While there is a huge literature in the design of 1D windows, I have neither been teached/exposed, nor seen so much references, on 2D (and nD) designs. If I focus on 2D windows per se (not for other purposes than windowing), in my bibliographic reference list (10.900+ items and counting), there is only a handful of such references, mostly ancient, like: Huang, T. S., 1970, Two-dimensional windows (quote: "Many good one-dimensional windows have been devised, however, relatively
few two-dimensional windows have been investigated.") or Coulombe, S. and Dubois, E., 1996, Multidimensional windows over arbitrary lattices and their application to FIR filter design. Most per se designs I know of are:
- tensor, separable outer-products of 1D windows,
- non-separable circular extensions of 1D designs, where a centered $W(t)=w(|t-t_0|)$ window is converted to 2D with some norm $l$: $W(x)=w(l(x-x_0))$, with discretization and normalization side-effects,
- non-separable "1D-inspired" 2D optimization (like McClellan).
However, I have not seen a lot of them natively implemented in image processing software (apart from tensorized 1D windows and 2D discretized Gaussians).
- Extension: data extension is common practice in image processing, for different reasons. For instance, in JPEG Discrete cosine transform padding, one uses extensions to process images whose width or height are not divisible by 8. Additionally, DCT type II has beneficial symmetric features that are practically useful.
A mere zero-padding can be applied, but the risk of strong artifacts at the borders is very high. Useful extensions can be strongly dependent on image applications and morphology. For instance, many sound/vibration signals are zero-mean, and can easily be zero-extended with a little tapering. Meanwhile, standard images have $[0,255]$ pixel values, and hence are not zero-mean. So constant (zero-order) or linear extensions are sometimes used at borders, and there exists a literature on windowing for adaptive (causal) image filtering (R.M. Mersereau ; D.E. Dudgeon, 1975, Two-dimensional digital filtering
or J.H. McClellan, 1982, Multidimensional spectral estimation).

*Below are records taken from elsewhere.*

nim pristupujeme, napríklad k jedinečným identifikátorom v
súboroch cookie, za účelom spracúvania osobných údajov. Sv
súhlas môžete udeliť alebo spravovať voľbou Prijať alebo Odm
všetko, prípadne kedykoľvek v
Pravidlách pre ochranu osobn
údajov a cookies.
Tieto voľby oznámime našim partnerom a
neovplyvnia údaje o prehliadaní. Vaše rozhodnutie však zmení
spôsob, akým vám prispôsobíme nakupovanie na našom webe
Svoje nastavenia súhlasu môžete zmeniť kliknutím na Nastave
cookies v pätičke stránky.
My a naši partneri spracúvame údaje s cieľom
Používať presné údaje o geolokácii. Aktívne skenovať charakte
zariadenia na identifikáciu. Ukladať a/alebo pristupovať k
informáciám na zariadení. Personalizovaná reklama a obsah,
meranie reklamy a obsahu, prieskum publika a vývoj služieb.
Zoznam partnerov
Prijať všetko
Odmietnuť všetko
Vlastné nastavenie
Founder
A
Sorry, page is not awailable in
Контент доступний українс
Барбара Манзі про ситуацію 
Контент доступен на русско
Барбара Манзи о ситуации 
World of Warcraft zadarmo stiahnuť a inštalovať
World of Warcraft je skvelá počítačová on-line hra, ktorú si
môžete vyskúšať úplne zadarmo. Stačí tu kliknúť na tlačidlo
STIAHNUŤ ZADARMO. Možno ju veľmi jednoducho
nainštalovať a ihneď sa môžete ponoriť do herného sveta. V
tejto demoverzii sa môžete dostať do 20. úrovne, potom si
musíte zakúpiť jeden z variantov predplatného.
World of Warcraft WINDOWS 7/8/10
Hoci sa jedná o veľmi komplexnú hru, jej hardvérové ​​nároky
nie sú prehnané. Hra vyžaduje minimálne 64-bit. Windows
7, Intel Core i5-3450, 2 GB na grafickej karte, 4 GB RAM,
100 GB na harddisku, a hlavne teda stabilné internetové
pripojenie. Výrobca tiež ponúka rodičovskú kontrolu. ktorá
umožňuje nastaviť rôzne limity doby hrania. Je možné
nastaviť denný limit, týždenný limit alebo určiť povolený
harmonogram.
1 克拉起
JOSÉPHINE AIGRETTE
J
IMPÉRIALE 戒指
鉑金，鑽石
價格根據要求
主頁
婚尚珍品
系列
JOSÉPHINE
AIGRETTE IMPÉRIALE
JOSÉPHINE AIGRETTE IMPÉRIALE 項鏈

Both operations (Windowing and Extensions) are naturally combined in the design of multirate or multiscale filter banks, where parallel banks of windowed pass-band filters are designed together to allow both overlap between pixel blocks (to avoid sharp discontinuities) and perfect reconstruction (exact inversion). The Lapped Orthogonal Transform (LOT) is typical, with 50% overlap on each side. Embedded in the context of paraunitary filter filter banks, many works have derived symmetric or antisymmetric image extensions, to benefit from the inherent symmetries in the filters. The typology is often four-fold, with half-sample or whole sample symmetry, and symmetry or antisymmetry. They are sought to preserve "image" continuity or differentiability across blocks.
But let's get practical. If you have enough memory, my experience is that you are really safe, in the first instance, if you perform a 4-fold image extension (symmetric or antisymmetric depending on the data) and windowing: 50% on each edge, and a separable 1D window design, with a power-raised cosine window.